Never has there been a more redundant statement than “it’s a man’s world” when it comes to the reporting of politics. Across the main news channels, we see some of the best female journalists this country has to offer navigating the biggest stories of our time. They don’t take a supporting role; they aren’t the back-up. No, they’re the main event, the leaders; the ones which the audiences wait for with bated breath to hear their analysis. They’re also women, and they’re beginning to dominate a world which not so long ago was dubbed that ridiculous statement of “a man’s world.”
These phenomenal women circumnavigate the political quagmire with an ease and precision that matches, and in most cases excels their male counterparts. From the BBC’s Laura Kuenssberg, Sky News’ Beth Rigby, ITV’s Susanna Reid and the journalist who’s been leading the charge from the front for decades, Kay Burley, we have seen a forensic analysis of politics which is both engaging, concise, thought-provoking and fair.
These qualities are now more important than ever as we continue to dissect the political beast that is Brexit. With such fearsome opinions on all sides and the divisions in our country only increasing, holding truth to power has never been more important. And in a time where women’s voices are being elevated to heights first thought unreachable, it’s wonderful to see women demanding this consensus.

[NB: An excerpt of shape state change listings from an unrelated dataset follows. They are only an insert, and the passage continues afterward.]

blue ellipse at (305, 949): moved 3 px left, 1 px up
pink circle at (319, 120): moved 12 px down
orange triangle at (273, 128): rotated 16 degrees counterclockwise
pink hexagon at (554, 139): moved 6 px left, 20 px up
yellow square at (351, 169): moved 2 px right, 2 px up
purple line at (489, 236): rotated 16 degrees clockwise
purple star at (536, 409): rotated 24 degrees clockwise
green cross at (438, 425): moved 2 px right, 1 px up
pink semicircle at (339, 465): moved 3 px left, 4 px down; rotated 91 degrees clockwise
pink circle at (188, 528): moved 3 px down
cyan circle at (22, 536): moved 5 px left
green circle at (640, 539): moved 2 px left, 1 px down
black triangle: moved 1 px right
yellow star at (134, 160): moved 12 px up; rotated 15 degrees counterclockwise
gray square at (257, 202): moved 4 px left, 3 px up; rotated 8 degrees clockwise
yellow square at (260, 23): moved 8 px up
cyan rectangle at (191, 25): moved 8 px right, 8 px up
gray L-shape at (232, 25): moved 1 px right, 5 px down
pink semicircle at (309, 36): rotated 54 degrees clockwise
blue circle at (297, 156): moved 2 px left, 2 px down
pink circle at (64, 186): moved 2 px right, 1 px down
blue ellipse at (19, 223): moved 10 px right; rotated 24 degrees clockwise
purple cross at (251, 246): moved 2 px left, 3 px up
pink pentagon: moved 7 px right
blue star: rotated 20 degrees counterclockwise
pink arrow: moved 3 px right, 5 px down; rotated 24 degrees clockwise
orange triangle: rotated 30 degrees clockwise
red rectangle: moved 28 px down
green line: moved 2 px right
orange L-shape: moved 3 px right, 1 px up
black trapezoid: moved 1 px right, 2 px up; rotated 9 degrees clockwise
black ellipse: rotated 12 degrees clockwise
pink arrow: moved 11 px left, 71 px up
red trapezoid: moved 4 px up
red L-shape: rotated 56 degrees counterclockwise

Sadly, against this necessary and positive progression in news broadcasting we can also see the statutory sexism and misogyny aimed at these formidable women on Twitter. Hounded with the type of insults which would never grace the comments section of their male counterpart’s posts, I would argue whether those who criticise could do a better job in the field than these journalists?
Have they never seen Laura Kuenssberg’s interviews with Prime Ministers? Or the detailed and varied political analysis of Beth Rigby? Have they never watched the awesome no-nonsense control Kay Burley has over a live-television debate? And Susanna Reid is the woman who can silence Piers Morgan! But no, to some in their comments stream, they should ‘shut-up and know their place’.
They are consistently accused of “favouritism”, a description which is banded around far too often nowadays. Unbiased, unfair, “she’s a Remainer”, “she’s a Leaver”; labels thrown into the political hemisphere without evidence or conviction.
Take Kay Burley for example. Since the referendum result of 2016, where the UK voted to leave the European Union, she has been called a Leaver and a Remainer all in one day. In a debate between Remain supporter Femi Oluwole and the Brexit Party’s Lucy Harris, Burley was accused of being a Remainer. She subsequently revealed that in fact she didn’t vote in the referendum at all.
Having watched Kay Burley for years on Sky News, her direct, simplistic style of questioning, which cuts through the political nonsense, is exactly what the majority of voters want and more importantly need. And her revelation of not voting in the 2016 referendum doesn’t really matter. Her job isn’t to promote her own voting credentials but maintain her record of fair questioning. Watching her interviews with candidates on all sides of the argument is the same – she pulls no punches. She has actively counterargued the remain side, the leave side, Labour, Conservative, SNP, Liberal Democrats, Green Party; all spectrums of the political wheel have been placed under her fair interrogations.
Burley treats everyone with the same scrutiny with which a journalist should, and she does it better than most. To suggest anything else is deeply disingenuous. After all, how else has she stayed at the forefront of British journalism for so long?
It’s most likely that these accusations do not penetrate the consciousness of these women, and they shouldn’t. What their prominence on our screens vehemently states is that gender is no longer the compass of success. Their work is much larger than the cheap accusations of favouritism. It provides a door into the world of political journalism for young girls who perhaps have felt this exciting world was closed to them.
When you see Susanna Reid hosting Good Morning Britain, one of the most talked about morning shows in the UK, she’s opened the door. When Laura Kuenssberg’s phenomenal documentary ‘The Brexit Storm’ aired on BBC Two, showing the inner workings of both the reporting and analysing of the British political system, she opened the door. When Beth Rigby was the first to be picked to ask a question to President Donald Trump on his official State Visit, she opened the door. Kay Burley’s entire career has been opening the door and now we’re reaping the benefits.
“This is a man’s world, but it wouldn’t be nothing, nothing without a woman or a girl” are lyrics from an iconic song which these women defy. Their hard work, determination, professionalism and composure has proved that the reporting of the political universe is no longer a man’s world to start off with. It is one where women have a seat at the table, calling the shots, proving their worth and ensuring we all take notice. This is the age of political women and long may they reign.